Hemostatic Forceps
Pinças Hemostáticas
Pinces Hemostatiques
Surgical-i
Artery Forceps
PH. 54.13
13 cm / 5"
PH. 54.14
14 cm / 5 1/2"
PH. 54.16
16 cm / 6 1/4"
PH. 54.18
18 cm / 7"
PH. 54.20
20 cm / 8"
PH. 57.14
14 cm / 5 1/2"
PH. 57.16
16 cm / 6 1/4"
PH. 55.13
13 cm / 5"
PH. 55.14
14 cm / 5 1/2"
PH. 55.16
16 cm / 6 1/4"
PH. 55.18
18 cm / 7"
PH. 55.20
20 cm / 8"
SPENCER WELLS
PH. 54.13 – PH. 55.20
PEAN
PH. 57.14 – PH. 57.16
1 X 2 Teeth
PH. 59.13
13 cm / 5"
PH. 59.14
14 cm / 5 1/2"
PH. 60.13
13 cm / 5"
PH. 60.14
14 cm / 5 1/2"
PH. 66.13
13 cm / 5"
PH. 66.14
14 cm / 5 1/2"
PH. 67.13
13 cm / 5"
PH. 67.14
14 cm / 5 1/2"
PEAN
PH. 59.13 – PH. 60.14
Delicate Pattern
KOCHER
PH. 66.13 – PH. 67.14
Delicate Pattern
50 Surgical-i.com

==

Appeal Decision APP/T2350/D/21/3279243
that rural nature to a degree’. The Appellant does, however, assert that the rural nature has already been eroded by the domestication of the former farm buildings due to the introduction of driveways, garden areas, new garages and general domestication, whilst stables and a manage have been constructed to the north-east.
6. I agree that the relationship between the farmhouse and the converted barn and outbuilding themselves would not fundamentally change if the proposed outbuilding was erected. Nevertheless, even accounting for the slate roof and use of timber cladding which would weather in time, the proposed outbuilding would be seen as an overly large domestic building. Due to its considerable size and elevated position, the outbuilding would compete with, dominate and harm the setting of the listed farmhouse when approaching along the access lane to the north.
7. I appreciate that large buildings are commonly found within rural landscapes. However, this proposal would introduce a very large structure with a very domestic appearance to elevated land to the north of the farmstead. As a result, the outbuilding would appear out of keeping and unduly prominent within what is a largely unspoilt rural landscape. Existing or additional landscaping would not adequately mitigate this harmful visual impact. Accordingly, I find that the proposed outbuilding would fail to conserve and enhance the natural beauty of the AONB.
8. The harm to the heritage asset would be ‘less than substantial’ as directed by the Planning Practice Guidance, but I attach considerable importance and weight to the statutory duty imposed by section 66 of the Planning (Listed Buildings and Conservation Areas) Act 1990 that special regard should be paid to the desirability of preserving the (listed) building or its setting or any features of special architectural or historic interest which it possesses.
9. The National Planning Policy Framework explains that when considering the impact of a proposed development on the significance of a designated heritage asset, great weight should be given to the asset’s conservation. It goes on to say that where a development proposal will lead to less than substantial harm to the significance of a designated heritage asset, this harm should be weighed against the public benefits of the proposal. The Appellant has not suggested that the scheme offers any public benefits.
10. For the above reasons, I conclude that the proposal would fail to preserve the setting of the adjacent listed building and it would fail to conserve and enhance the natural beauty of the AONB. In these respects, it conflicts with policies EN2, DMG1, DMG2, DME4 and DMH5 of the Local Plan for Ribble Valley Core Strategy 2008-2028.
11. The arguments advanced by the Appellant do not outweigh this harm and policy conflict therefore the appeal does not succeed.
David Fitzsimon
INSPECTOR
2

==

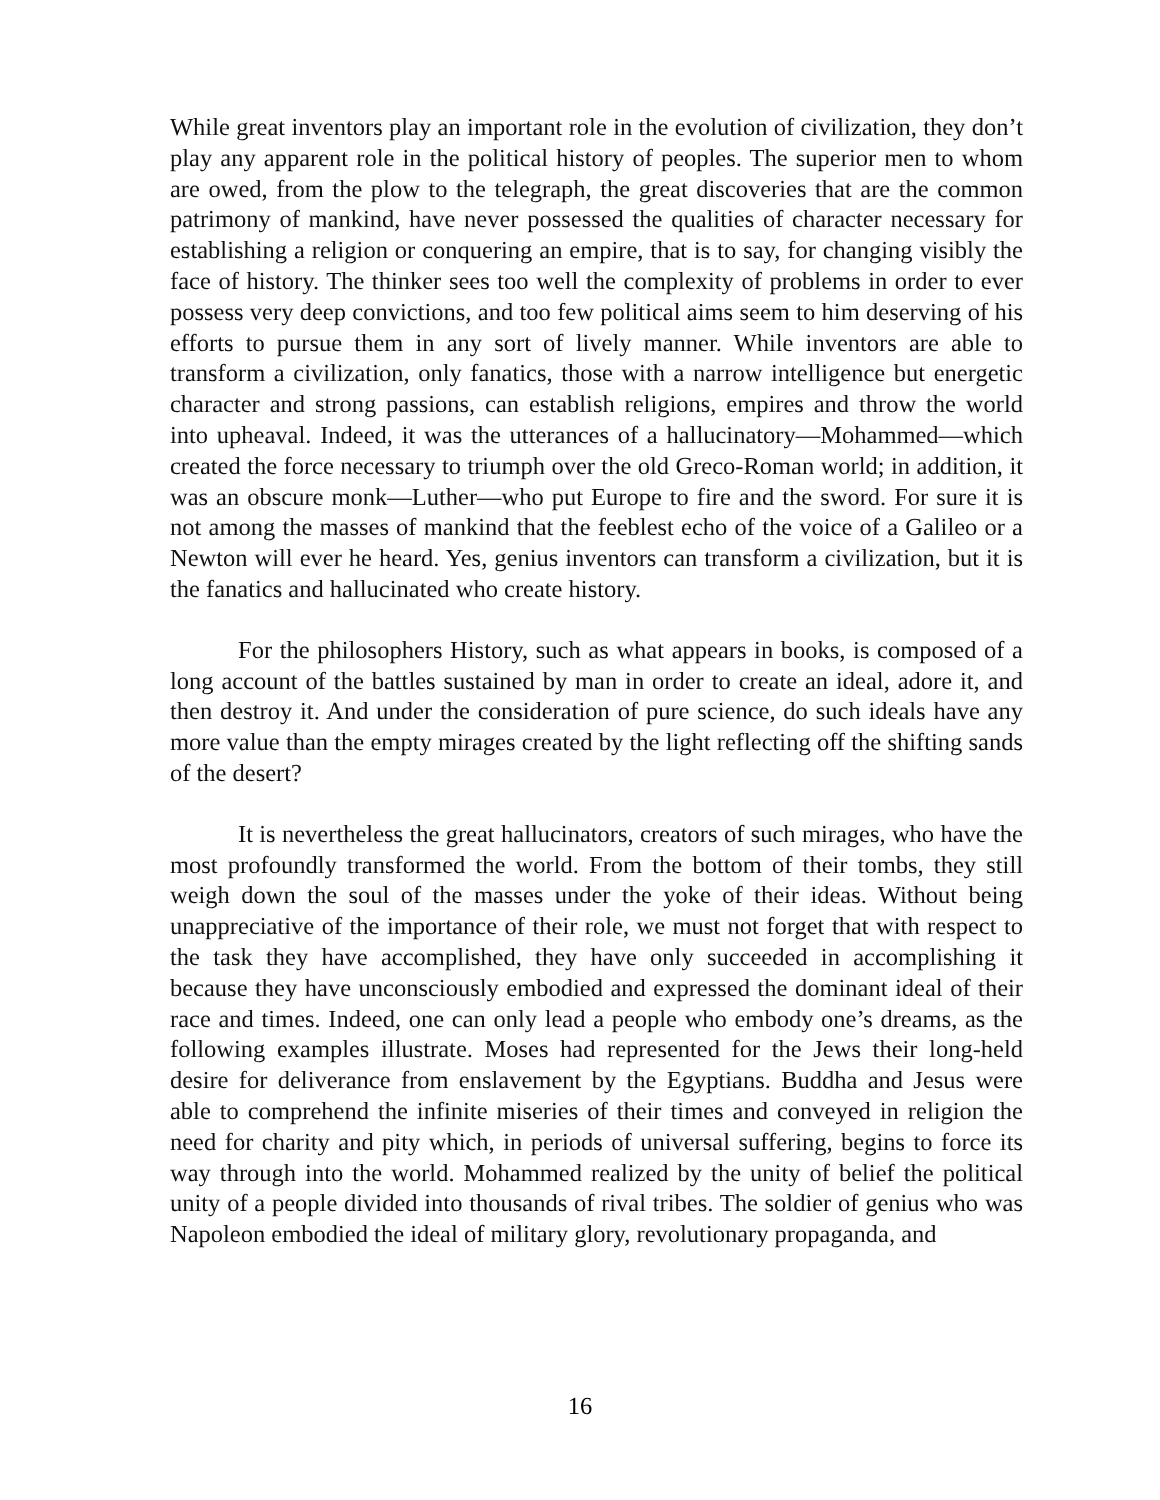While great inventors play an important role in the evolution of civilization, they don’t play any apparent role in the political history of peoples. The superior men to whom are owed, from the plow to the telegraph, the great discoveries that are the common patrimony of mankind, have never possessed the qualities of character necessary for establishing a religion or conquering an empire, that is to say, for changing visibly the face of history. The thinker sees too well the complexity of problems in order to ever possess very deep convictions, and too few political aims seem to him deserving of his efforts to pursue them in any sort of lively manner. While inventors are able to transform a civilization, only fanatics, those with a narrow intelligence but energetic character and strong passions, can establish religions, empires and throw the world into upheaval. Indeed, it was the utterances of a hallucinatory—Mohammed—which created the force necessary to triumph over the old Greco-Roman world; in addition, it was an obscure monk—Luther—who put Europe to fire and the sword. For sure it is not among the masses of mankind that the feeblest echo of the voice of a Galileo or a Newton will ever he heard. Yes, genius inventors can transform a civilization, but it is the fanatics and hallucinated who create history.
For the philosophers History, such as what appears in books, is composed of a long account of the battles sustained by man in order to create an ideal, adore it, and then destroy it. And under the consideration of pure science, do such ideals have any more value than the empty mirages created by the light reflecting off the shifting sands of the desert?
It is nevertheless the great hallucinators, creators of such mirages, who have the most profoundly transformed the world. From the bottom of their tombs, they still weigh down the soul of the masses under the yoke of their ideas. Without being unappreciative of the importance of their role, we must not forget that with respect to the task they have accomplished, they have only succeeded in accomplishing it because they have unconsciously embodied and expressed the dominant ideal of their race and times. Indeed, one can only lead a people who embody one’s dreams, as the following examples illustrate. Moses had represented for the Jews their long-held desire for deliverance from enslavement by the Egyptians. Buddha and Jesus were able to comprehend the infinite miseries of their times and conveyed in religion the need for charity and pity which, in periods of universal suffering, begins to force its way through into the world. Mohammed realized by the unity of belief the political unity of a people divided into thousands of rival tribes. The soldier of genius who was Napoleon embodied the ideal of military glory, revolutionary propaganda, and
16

• To do: Copy every line of the material above in which the string "does" can be found.

• Answer box:
that rural nature to a degree’. The Appellant does, however, assert that the rural nature has already been eroded by the domestication of the former farm buildings due to the introduction of driveways, garden areas, new garages and general domestication, whilst stables and a manage have been constructed to the north-east.
11. The arguments advanced by the Appellant do not outweigh this harm and policy conflict therefore the appeal does not succeed.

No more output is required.